[WEB4LIB] Re: Large screen monitors for public computers

Lee Jaffe ldjaffe at cats.ucsc.edu
Fri Apr 20 14:03:24 EDT 2001


I had a very informative experience about six months back which taught
me a lot about display technology.  We'd been complaining to Apple about
the poor resolution on a batch of iMacs we'd received.  Now Apple is
very proud of the iMac display, and perhaps a little defensive.  Our
complaints went straight to the head of their display engineering dept.,
who sent out one of their engineering consultants to look over our
problems.  It happens that the guy they sent was the former head of
the division, now retired, but working as a consultant to Apple.

The tech was very affable and spent a long time demonstrating and
explaining the features of different displays.  He had a special scope
which allows him to see and measure individual pixels in relation to
each other.  To give you an idea, each pixel looked about the size of a
dime when viewed through this scope.  We had several other displays
on our bench when he was here -- including a Dell Trinitron and a 19"
Viewsonic -- and he spent time examing and comparing these to the
iMac and talking to us about the advantages and features of each.

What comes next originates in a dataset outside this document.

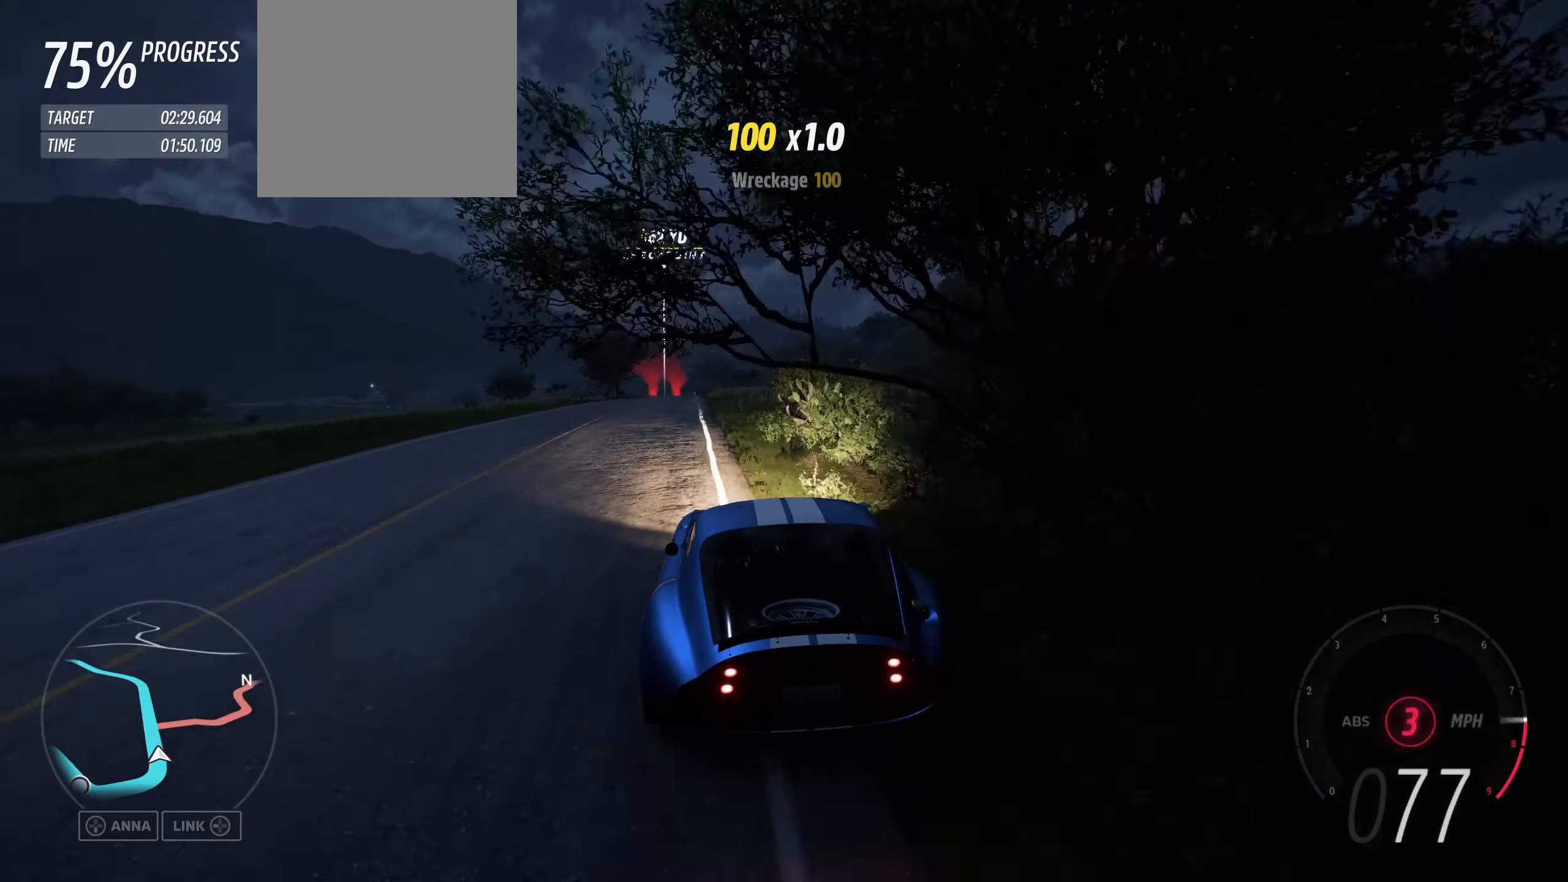
{"buttons": ["R2"], "left_stick": "left", "right_stick": "center", "events": [[300, "left_stick", "right"], [433, "left_stick", "left"]]}
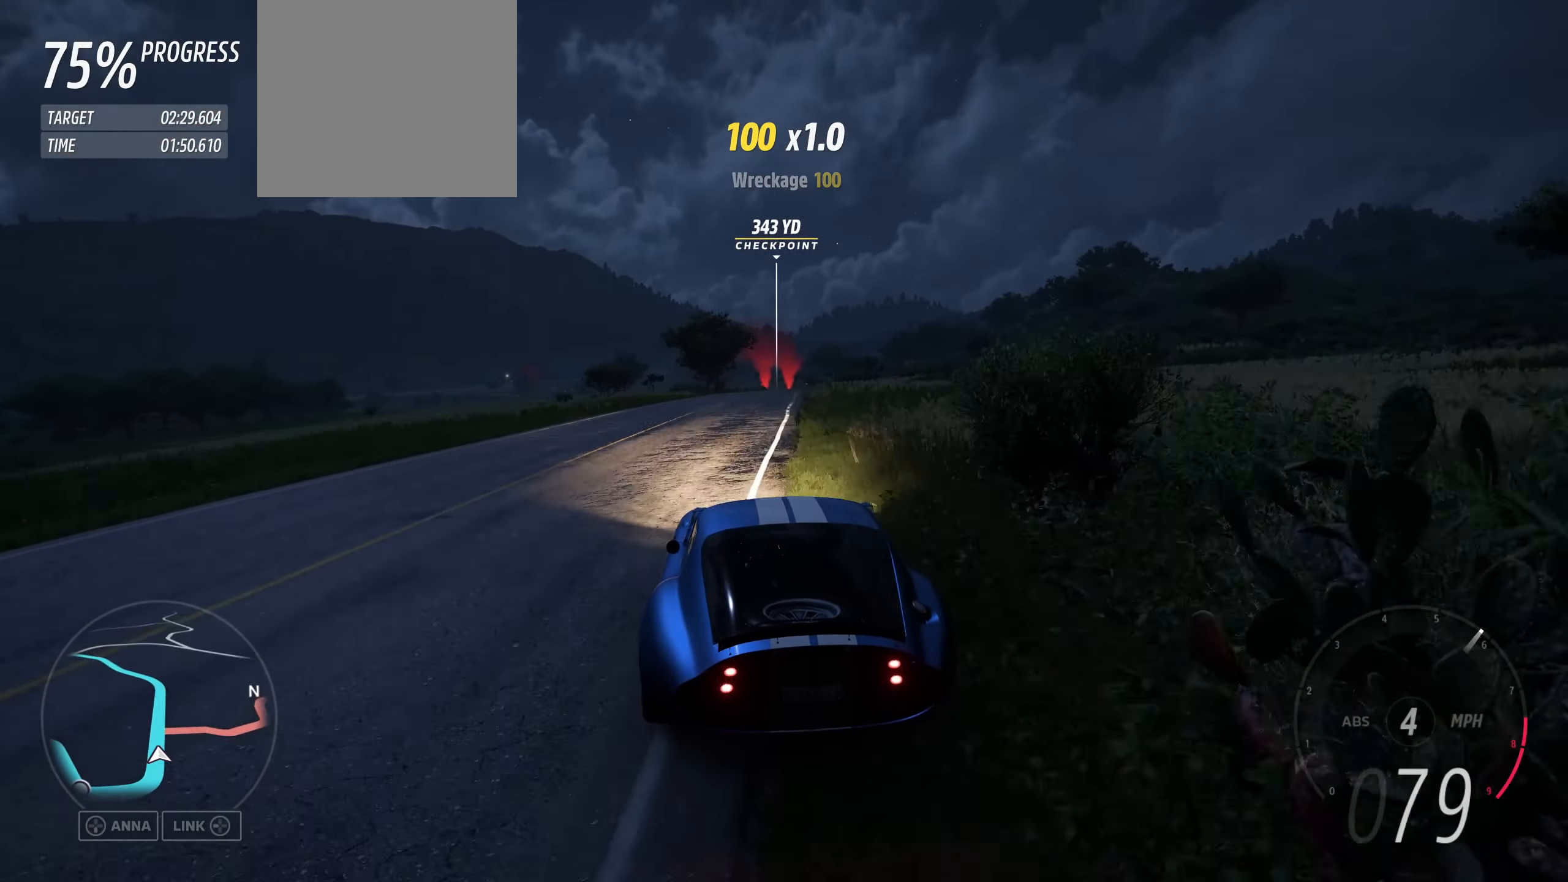
{"buttons": ["R2"], "left_stick": "left", "right_stick": "center", "events": [[133, "left_stick", "right"], [333, "left_stick", "left"]]}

Interestingly, the Trinitron display doesn't show as pixels, but as
vertical lines.  The Trinitron system uses a system of fine wires to
distinguish the image elements, instead of the dots most other displays
use.  The tech explained that this gives a sharper appearing image,
at least initially.  Over time, however, the wires warp and move and
the image quality decays over the life of the monitor.

The real surprise of the session was how impressed the tech was with
the 19" Viewsonic.  He kept going back to it with his scope, saying, "I
can't believe how good this looks!"  We'd already bought quite a few
Viewsonic monitors in our Library and folks like them a lot.  It was
nice to have technical corroboration to our untechnical preference.

I bring this up because I've always wondered whether Sony lives
up to its reputation.  It seemed to me that there was some kind of
halo effect that lead people to assume that the little extra, sometimes
a lot extra, was somehow justified.  I'm not saying that the Sony
displays aren't good but they may not be that much better than other
models and may not be worth the extra expense.

-- Lee Jaffe, UC Santa Cruz

BTW, the tech also determined that the iMac displays we were
complaining about did not meet Apple's specs, and were in fact faulty.